Instruction: Set out the text read from the rows below as a numbered list, one line per item, skipping blank lines. Leave out the pictures.
=== Section Start ===
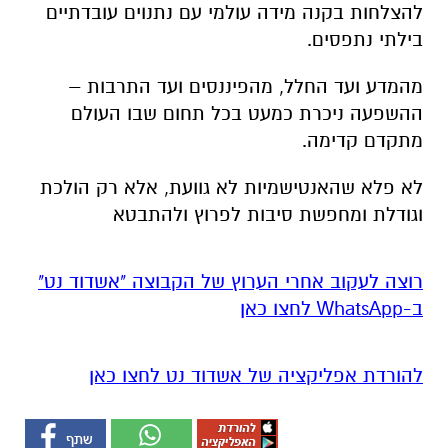
להצלחות בקנה מידה עולמי עם נתנוים עובדתיים
בילתי נתפסים.
מהמדע ועד החלל, מהפיננסים ועד התרבות –
ההשפעה ניכרת כמעט בכל תחום שבו העולם
מתקדם קדימה.
לא פלא שהאנטישמיות לא גוועת, אלא רק הולכת
וגודלת ומחפשת סיבות לפרוץ ולהתבטא
רוצה לעקוב אחרי הערוץ של הקבוצה "אשדוד נט"
ב-WhatsApp לחצו כאן
להורדת אפליקציה של אשדוד נט לחצו כאן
=== Section End ===
Solution to this exercise:
1. להצלחות בקנה מידה עולמי עם נתנוים עובדתיים
2. בילתי נתפסים.
3. מהמדע ועד החלל, מהפיננסים ועד התרבות –
4. ההשפעה ניכרת כמעט בכל תחום שבו העולם
5. מתקדם קדימה.
6. לא פלא שהאנטישמיות לא גוועת, אלא רק הולכת
7. וגודלת ומחפשת סיבות לפרוץ ולהתבטא
8. רוצה לעקוב אחרי הערוץ של הקבוצה "אשדוד נט"
9. ב-WhatsApp לחצו כאן
10. להורדת אפליקציה של אשדוד נט לחצו כאן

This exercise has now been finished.